Interpersonal relationships are incredibly important in the Brazilian workplace, so make an effort to get to know your co-workers. Foreigners may also be surprised at the level of personal contact -- kissing both cheeks is the norm when a greeting involves a woman, and hugs are not uncommon.

Most people at a corporate job will be well-educated, which means they will speak some English. This is especially true for younger people, who are likely to be more fluent due to a stronger focus on language education in recent years.

It is worth pointing out that, both in and out of the workplace, the north of the country tends to be more relaxed and informal than the south.


The main health concerns for visitors to Brazil are:

  • Dengue fever: You can avoid this by taking measures to protect yourself against mosquito bites
  • Malaria: This is not likely to be relevant unless you plan to travel to the Amazon
  • Typhoid: Recommended as you probably won’t be eating solely at upscale restaurants
  • Yellow Fever: Highly recommended if you plan to travel outside the cities of Brazil

Food from market stalls and roadside eateries may be contaminated, so check the cleanliness and popularity of the establishment before buying.

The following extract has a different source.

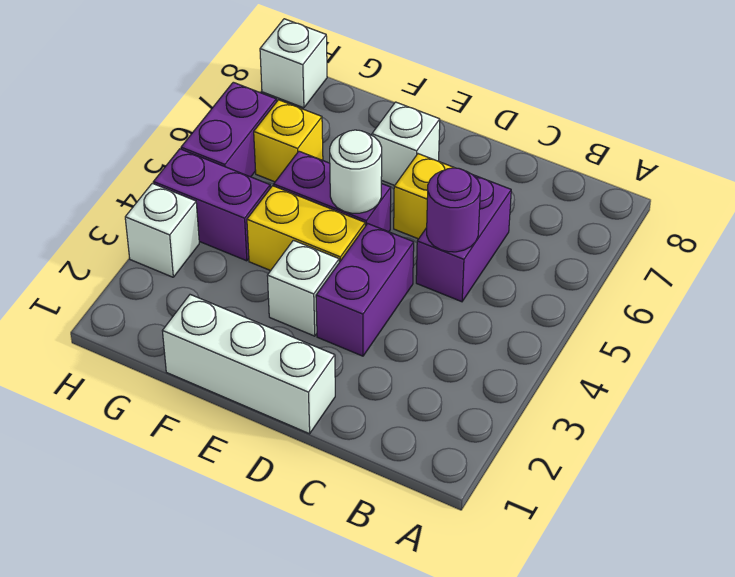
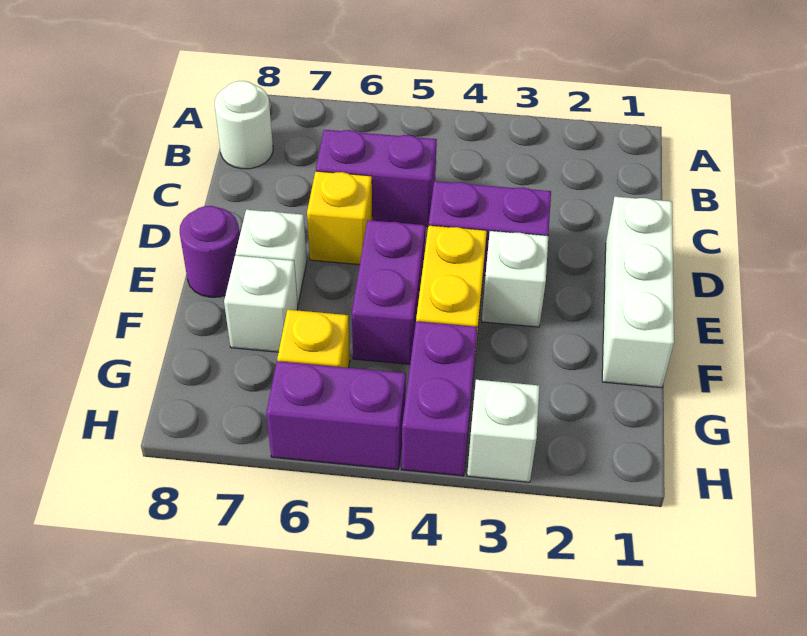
purple 1x1 round brick [427,168,480,252] -> purple 1x1 round brick moved to [180,206,240,297]
white 1x1 round brick [330,130,382,213] -> white 1x1 round brick moved to [215,81,273,169]
white 1x1 brick [260,19,327,108] -> white 1x1 brick moved to [224,255,298,352]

Tap water outside of Rio de Janeiro and São Paulo may not be safe to drink, and even in the cities it does not taste very good. You will need to either boil your water, buy a filter, or drink bottled water.

Healthcare in the big cities is usually excellent but expensive, so make sure you have adequate insurance for your time in Brazil.


Brazil has a reputation as a dangerous country, which is not completely unearned. Crime has been steadily decreasing over the past few years and the cities have become much safer than they once were, but there is still some risk. Mugging in particular is common, so it is never advised to flash money or expensive goods (including clothes, accessories, or your phone) when walking down the street.

The cities are mostly safe during the day, especially in central areas, but it is not recommended to walk alone at night. You should also stay well away from the favelas (shanty towns) unless you are part of a dedicated tour with a local guide.